Reviews and Events

Journal of Revenue and Pricing Management (2008) 7, 117–118. doi:10.1057/palgrave.rpm.5160129

Ryanair — How a small Irish airline conquered Europe

By Siobhan Creation
(Aurum Press Ltd; London; 272 pages; £7.99; 2005; ISBN 1-84513-083-9)

James Bain1

1Head of Revenue Management, Cross Country Trains, Birmingham, UK. E-mail: James.Bain@crosscountrytrains.co.uk

Mary, Mary quite contrary how does your monopoly grow, it doesn't

The above quote is the strap line from a Ryanair marketing campaign directed at the then Irish Transport Minister Mary O'Rourke who had just rejected a proposal from Ryanair to build a second terminal at Dublin Airport.

Siobhan Creation's book starts with Tony Ryan and the creation of Guiness Peat Aviation (GPA), which specialised in aircraft leasing. The book highlights the successful building of the business and the subsequent collapse that centred around a failed flotation of the business on 18th June, 1992. The dramatic failure of the float saw Tony Ryan's personal wealth go from $300m to debts of $37m in a few hours.

The growth of GPA had allowed Tony Ryan to set up his own airline to exploit the potential on the Dublin–London route. The first Ryanair flight left Dublin on 23rd May, 1986 heading for Luton. Ryanair set a fare of £99, which was less than half the price of British Airways and Air Lingus.

Michael O'Leary was a teenage friend of Ryan's sons who went on to study business at Dublin's Trinity College. His view was that '...business students just wanted to go out and "rape the world" and that his time at Trinity was four years of meeting girls and drinking alcohol'.

After his studies O'Leary embarked on a job with KPMG, helping wealthy clients with their tax affairs. He decided he was not cut out to be an accountant and went on to purchase Newsagents and build a property portfolio. Tony Ryan had employed KPMG years earlier to audit his farm. In 1988, he stopped by Newsagents and asked O'Leary to become his personal assistant.

By 1988 Ryanair was losing money and had lost £7m in two years, at this point Ryan put O'Leary into the airline as his financial watchdog.

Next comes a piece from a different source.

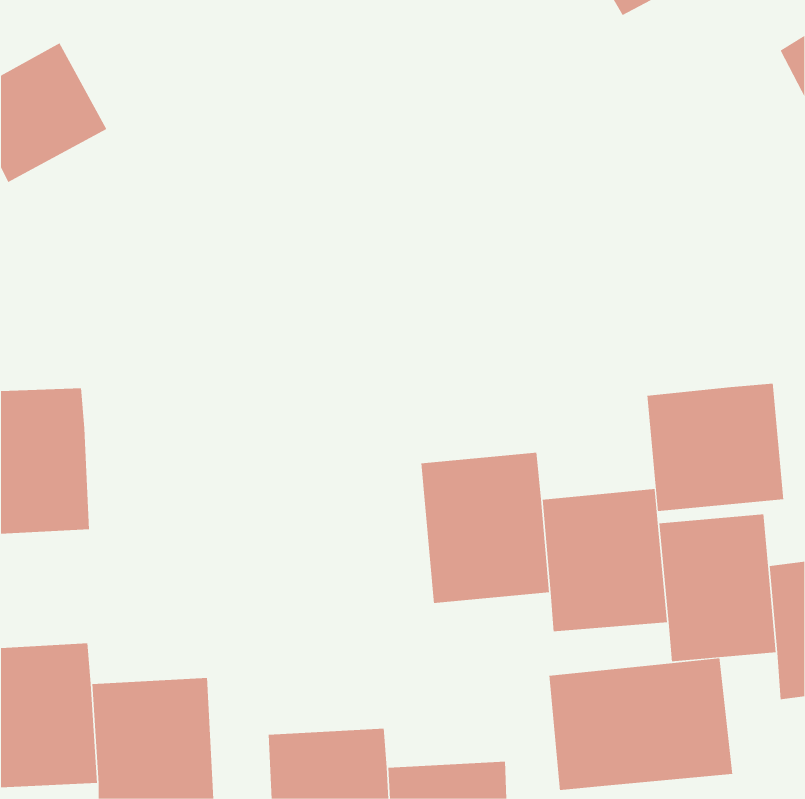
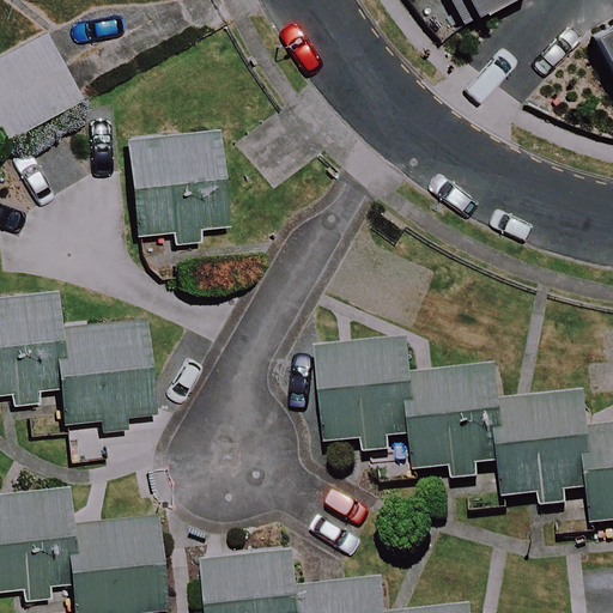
building: none -> [126,125,235,233]
building: [647,383,784,512] -> none
building: none -> [65,321,152,432]
building: [549,658,733,791] -> none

This was followed by the inevitable move into the Chief Executive's chair.

O'Leary is still in the same chair. On 5th November, 2007 he delivered a record half year after tax profits of euro dollar408m, up 24 per cent on the same period last year, where traffic grew by 20 per cent to 26.6m passengers in the six months to 30 September but yields fell by 1 per cent as revenues rose by 24 per cent to euro dollar1,554m.

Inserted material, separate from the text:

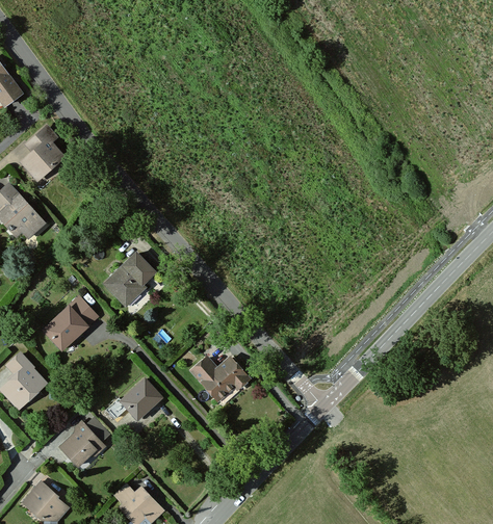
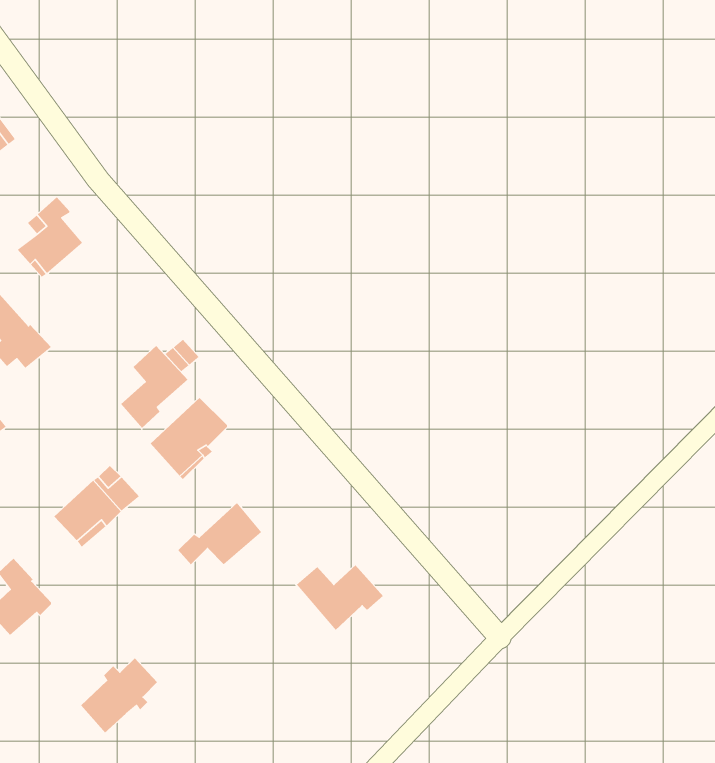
building: none -> [120,345,188,429]
building: [108,378,161,418] -> [177,502,262,565]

Siobhan Creation's book moves into the O'Leary era with speed, capturing the political, financial and operational challenges that Ryanair has been through under his leadership. What it gives you is a picture that O'Leary is in complete control of the business. He has adopted best practice from American low-cost carriers such as South West Airlines while enhancing the business model to be one of 'no frills'.

From a revenue management and pricing perspective, the spectacular success of Ryanair in our area is built on a business model that is so robust that when Boeing stress tested it in 1998 as part of the due diligence process for the sale of 25 new planes they could not find any three-month period where Ryanair would not be profitable. The stress test included demand drops, fuel price increases and exchange rate volatility.

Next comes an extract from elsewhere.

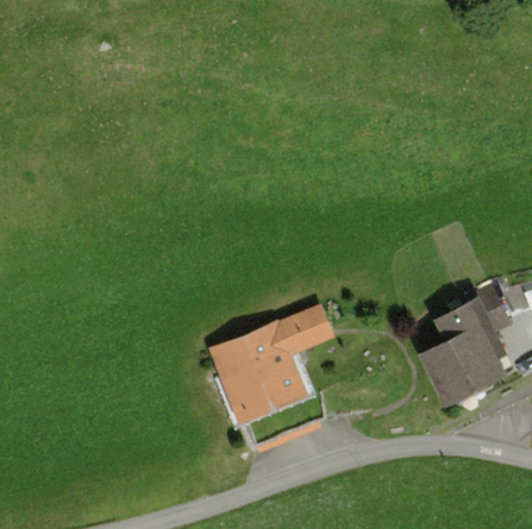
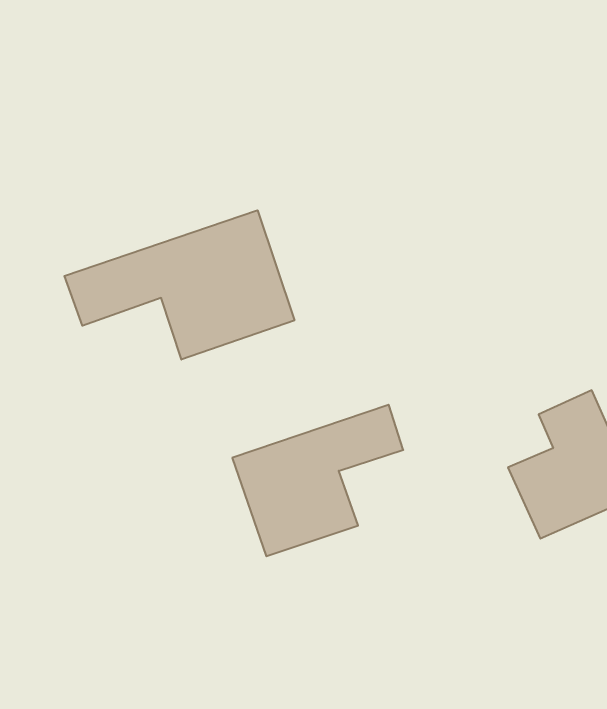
building: none -> [64,210,294,360]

With the operational and cost base of the business robust, Ryanair have been able to engage in pure price competition throughout Europe, which has seen other low-cost carriers fall by the wayside.

The strategy of the fare gets you on board and nothing else. The 25-min turnaround of aircraft and the low cost base of using airports that meet Ryanair's demanding terms and conditions have also fuelled the growth of this remarkable business.

There is a lesson in this book (which is more of a story) to all of us who wish to be able to practise revenue management as the theories dictate. The more fat that is in the cost base and the operational functionality of the business, the less effective any revenue management programme will be on bottom line profits.

As we all know, Ryanair have the ability to shock, disappoint, irritate and stir with the best of them, but at the end of the day the business booms and through Siobhan Creation's book it is easy to see why.

So, 'Michael, Michael, quite contrary how does your monopoly grow?' With a steely application of best business practice that supports a price lead volume strategy where demand is matched to supply at a price that the business is willing to offer rather than a price the customer is willing to bear.